A homeless prevention interest-free loan scheme in Lewisham, which has helped over 300 families escape eviction and saved the council over £1 million, could be replicated across the UK a new study suggests.

In 2018, a study by Shelter recorded 320,000 people as homeless in Britain making it a major issue in current society. However, a new study published in the journal Public Money & Management has shown how a grant providing 0% interest loans to families, at high risk of eviction who would otherwise be unable to access finance or credit, could play an important role in preventing further additions to the homeless crisis in the UK.

The study details how in 2010 Lewisham Council partnered with Lewisham Plus Credit Union – a community-based credit union catering for people living or working in Lewisham and Bromley – to introduce the £85,000 grant scheme in a bid to help these vulnerable people.

The study – funded by The British Academy – found that to-date the scheme has not only saved over 300 families from eviction but also saved the authority £1million in costs it would have had to pay in its previous provisions to help these people – including providing temporary accommodation.

“Many of the most vulnerable residents are unable to secure loans from high street banks – who typically only lend to financially-secure, low-risk consumers. This means that tenants struggling to pay rent are often forced to turn to commercial payday lenders, who exploit the financially excluded by offering short-term loans at extremely high-interest rates,” says Bill Lee, a professor at Sheffield University Management School, who lead the study.

According to Professor Lee, one of the biggest benefits of the scheme and using credit unions is that it helps tackle financial and social exclusion. Financial exclusion is when people are denied access to essential financial services that most of us take for granted, such as a bank account or credit card. Social exclusion, on the other hand, means suffering deprivation by not having access to a range of provisions – such as a job, money, housing, education, health services – that most other people enjoy.

“While the scheme protected the recipients from homelessness by helping them to address their short-term financial problems, it also opened up loans and savings facilities to them, helping them to save, and establish a credit record,” says Professor Lee.
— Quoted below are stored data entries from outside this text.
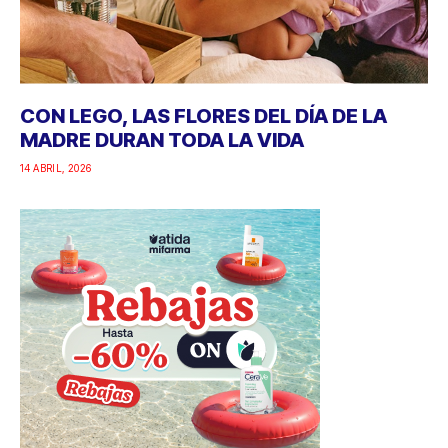
CON LEGO, LAS FLORES DEL DÍA DE LA
MADRE DURAN TODA LA VIDA
14 ABRIL, 2026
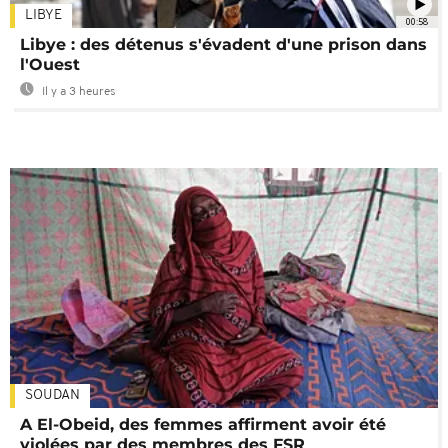
LIBYE
00:58
Libye : des détenus s'évadent d'une prison dans
l'Ouest
Il y a 3 heures
SOUDAN
A El-Obeid, des femmes affirment avoir été
violées par des membres des FSR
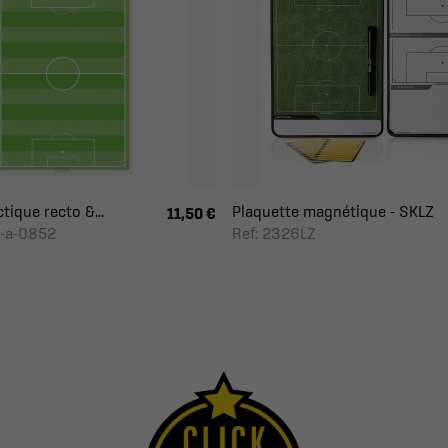
tique recto &...
Plaquette magnétique - SKLZ
11,50 €
-a-0852
Ref: 2326LZ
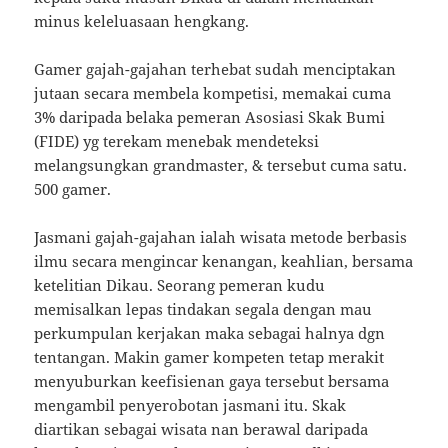
minus keleluasaan hengkang.
Gamer gajah-gajahan terhebat sudah menciptakan
jutaan secara membela kompetisi, memakai cuma
3% daripada belaka pemeran Asosiasi Skak Bumi
(FIDE) yg terekam menebak mendeteksi
melangsungkan grandmaster, & tersebut cuma satu.
500 gamer.
Jasmani gajah-gajahan ialah wisata metode berbasis
ilmu secara mengincar kenangan, keahlian, bersama
ketelitian Dikau. Seorang pemeran kudu
memisalkan lepas tindakan segala dengan mau
perkumpulan kerjakan maka sebagai halnya dgn
tentangan. Makin gamer kompeten tetap merakit
menyuburkan keefisienan gaya tersebut bersama
mengambil penyerobotan jasmani itu. Skak
diartikan sebagai wisata nan berawal daripada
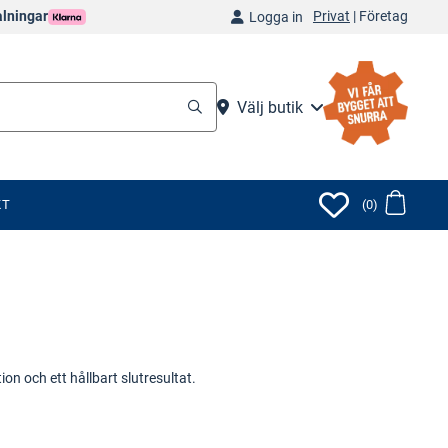
Privat
|
Företag
alningar
Logga in
Välj butik
KT
(0)
on och ett hållbart slutresultat.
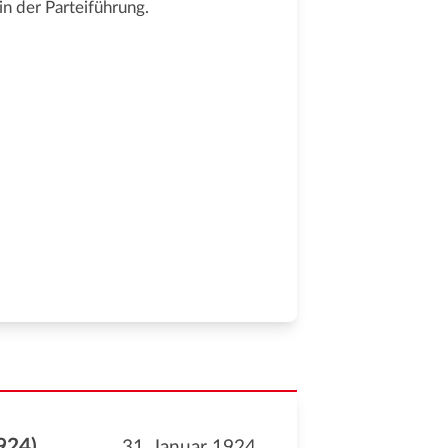
in der Parteiführung.
924)
31. Januar 1924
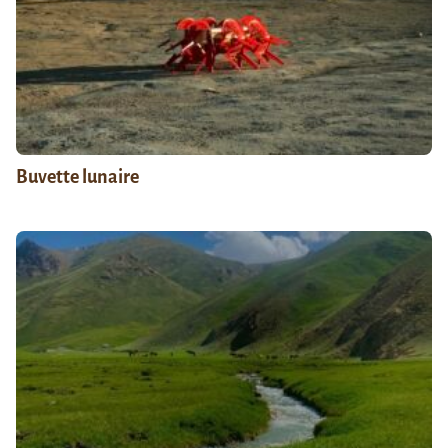
Buvette lunaire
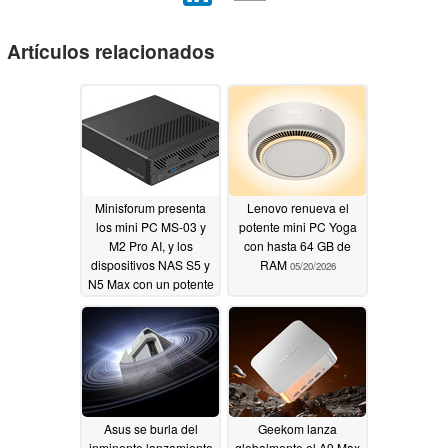
Artículos relacionados
Minisforum presenta
Lenovo renueva el
los mini PC MS-03 y
potente mini PC Yoga
M2 Pro AI, y los
con hasta 64 GB de
dispositivos NAS S5 y
RAM
05/20/2026
N5 Max con un potente
rendimiento AI NPU
06/02/2026
Asus se burla del
Geekom lanza
inminente lanzamiento
globalmente el A9 Max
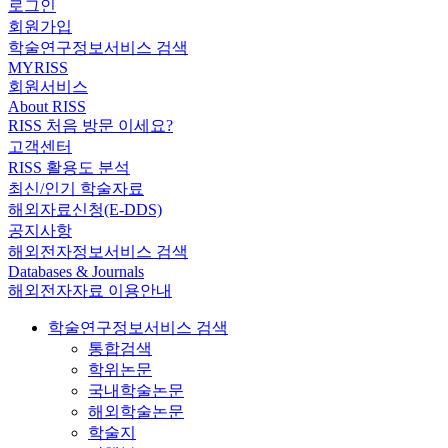
로그인
회원가입
학술연구정보서비스 검색
MYRISS
회원서비스
About RISS
RISS 처음 방문 이세요?
고객센터
RISS 활용도 분석
최신/인기 학술자료
해외자료신청(E-DDS)
공지사항
해외전자정보서비스 검색
Databases & Journals
해외전자자료 이용안내
학술연구정보서비스 검색
통합검색
학위논문
국내학술논문
해외학술논문
학술지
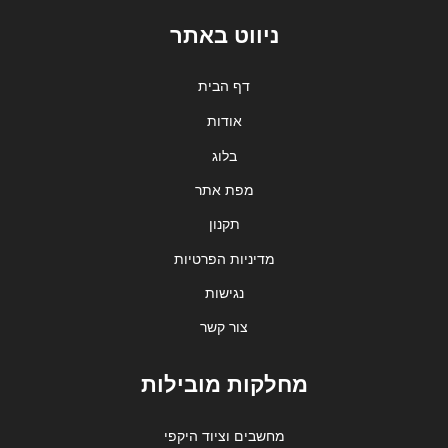
ניווט באתר
דף הבית
אודות
בלוג
מפת אתר
תקנון
מדיניות הפרטיות
נגישות
צור קשר
מחלקות מובילות
מחשבים וציוד היקפי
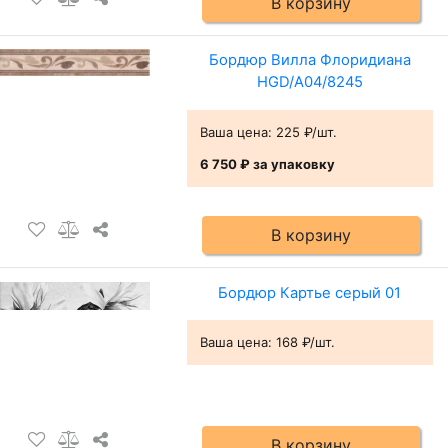
В корзину
Бордюр Вилла Флоридиана
HGD/A04/8245
Ваша цена:
225 ₽/шт.
6 750 ₽
за упаковку
В корзину
Бордюр Картье серый 01
Ваша цена:
168 ₽/шт.
В корзину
The findings suggest that credit unions could play an important role in preventing further additions to the homeless crisis in the UK while saving local authorities money in the process.

“Schemes like this could be rolled out across the country as many credit unions have high levels of skills in helping vulnerable people manage their very limited finances,” says Professor Lee. “However, such schemes need to be underwritten by local authorities or central government, so that credit unions do not carry the burden of loss if people on low incomes are not able to repay the loans.”

According to Shelter’s latest findings, Lewisham is already in 12th in the UK for the number of homeless people with one in 49 either in temporary accommodation or sleeping rough.

“The London borough of Lewisham is in the top 20% most deprived local authorities in England, with one in four people earning less than the Living Wage,” says Professor Lee.

This is a figure which would have likely been far higher, had it not been for this novel system, which has also benefitted housing associations and landlords financially – through receiving rent that would otherwise not have been paid and saving on re-letting expenses, possible repair costs and a void period in rental income before their property could be re-let.

Professor Lee believes such a scheme could be beneficial if rolled out by other credit unions further afield.

“The homeless prevention loans suggest a way forward for other local authorities to work with social housing providers. Social housing providers in Britain are expected to use business management techniques to sustain their own financial position and do not appear to be in a position to establish independent means to enhance the financial security of their tenants.

“Given that there is less legislative pressure on banks to provide basic banking facilities in Britain than is the case in other developed countries the findings reported here indicate that credit unions are best placed to administer such loans.”